Initialize the migration

Use the DevOps API to initialize the migration and get your migration directory path and credentials.

What happens during initialization?

After you create snapshots on the origin cluster and pre-configure the schema on the target database, use the Astra DevOps API to initialize the migration.

data importer workflow

When you initialize a migration, Astra DB Sideloader does the following:

  1. Creates a secure migration bucket.

    The migration bucket is only created during the first initialization. All subsequent migrations use different directories in the same migration bucket.

    DataStax owns the migration bucket, and it is located within the Astra perimeter.

  2. Generates a migration ID that is unique to the new migration.

  3. Creates a migration directory within the migration bucket that is unique to the new migration.

    The migration directory is also referred to as the uploadBucketDir.

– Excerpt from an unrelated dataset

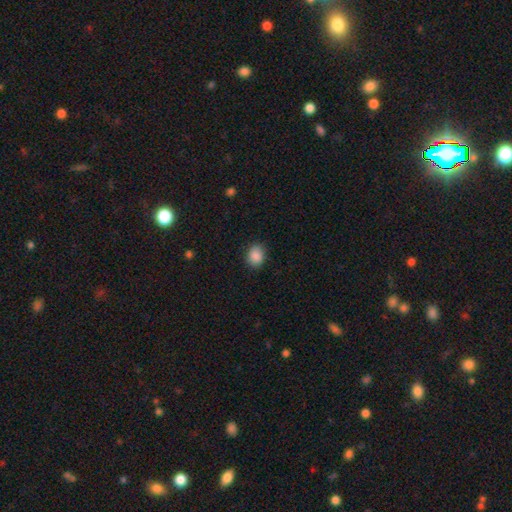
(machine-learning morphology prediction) This is clearly a smooth galaxy (88%). How rounded: possibly round (51%). Merging: clearly none (84%).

In the next phase of the migration process, you will upload your snapshots to this migration directory.

  4. Generates upload credentials that grant read/write access to the migration directory.

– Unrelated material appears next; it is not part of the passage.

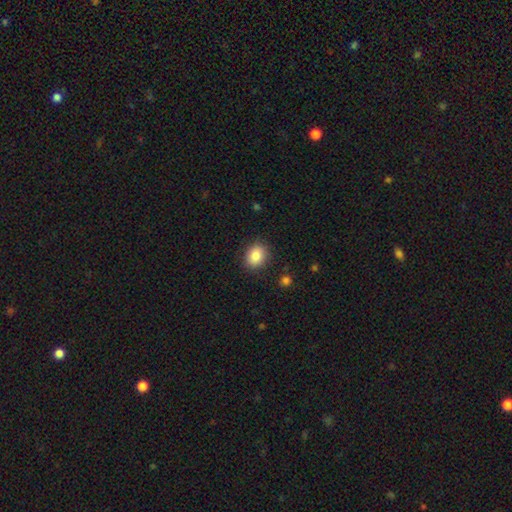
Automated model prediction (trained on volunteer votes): Smooth or featured? Predicted: smooth (p=0.85). How rounded? Predicted: in between (p=0.56). Merging? Predicted: none (p=0.87).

    The credentials are formatted according to the cloud provider where your target database is deployed.

The initialization process can take several minutes to complete, especially if the migration bucket doesn’t already exist.

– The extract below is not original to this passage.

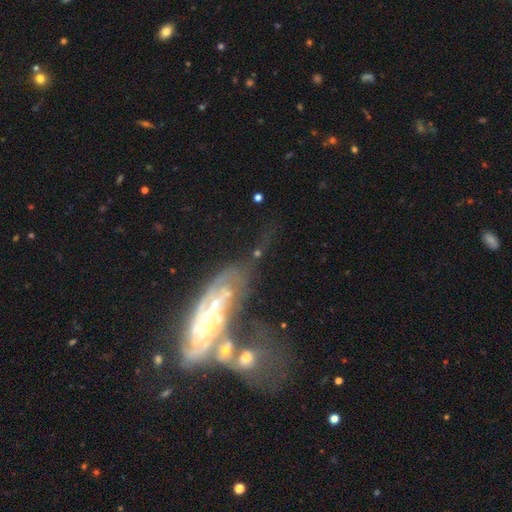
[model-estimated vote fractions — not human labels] The model was most divided on "merging": merger: 37%, none: 28%, major disturbance: 20%, minor disturbance: 16%. More confident: edge-on disk — no (82%); spiral arms — yes (77%); smooth or featured — featured or disk (71%); bar — no (67%); bulge size — small (65%).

  1. In your terminal, use the DevOps API to initialize the data migration:

    curl -X POST \
        -H "Authorization: Bearer ${token}" \
        https://api.astra.datastax.com/v2/databases/${dbID}/migrations/initialize \
        | jq .
  2. Get the migrationID from the response:

    {
      "migrationID": "272eac1d-df8e-4d1b-a7c6-71d5af232182",
      "dbID": "b7e7761f-6f7f-4116-81a5-e8eefcf0cc1d",
      "status": "Initializing",
      "progressInfo": "",
      "uploadBucketDir": "",
      "uploadCredentials": {
        "name": "",
        "keys": null,
        "credentialExpiration": null
      },
      "expectedCleanupTime": "2025-03-04T15:14:38Z"
    }

    The migrationID is a unique identifier (UUID) for the migration.

    The response also includes the migration status. You will refer to this status multiple times throughout the migration process.

  3. Assign the migration ID to an environment variable:

    export migrationID=MIGRATION_ID

    Replace MIGRATION_ID with the migrationID returned by the initialize endpoint.

  4. Check the migration status:

    curl -X GET \
        -H "Authorization: Bearer ${token}" \
        https://api.astra.datastax.com/v2/databases/${dbID}/migrations/${migrationID} \
        | jq .

    A successful response contains a MigrationStatus object. It can take a few minutes for the DevOps API to reflect status changes during a migration. Immediately calling this endpoint after starting a new phase of the migration might not return the actual current status.

  5. Check the status field in the response:

    • "status": "ReceivingFiles": Initialization is complete and your upload credentials are available. Proceed to the next step.

    • "status": "Initializing": The migration is still initializing. Wait a few minutes before you check the status again.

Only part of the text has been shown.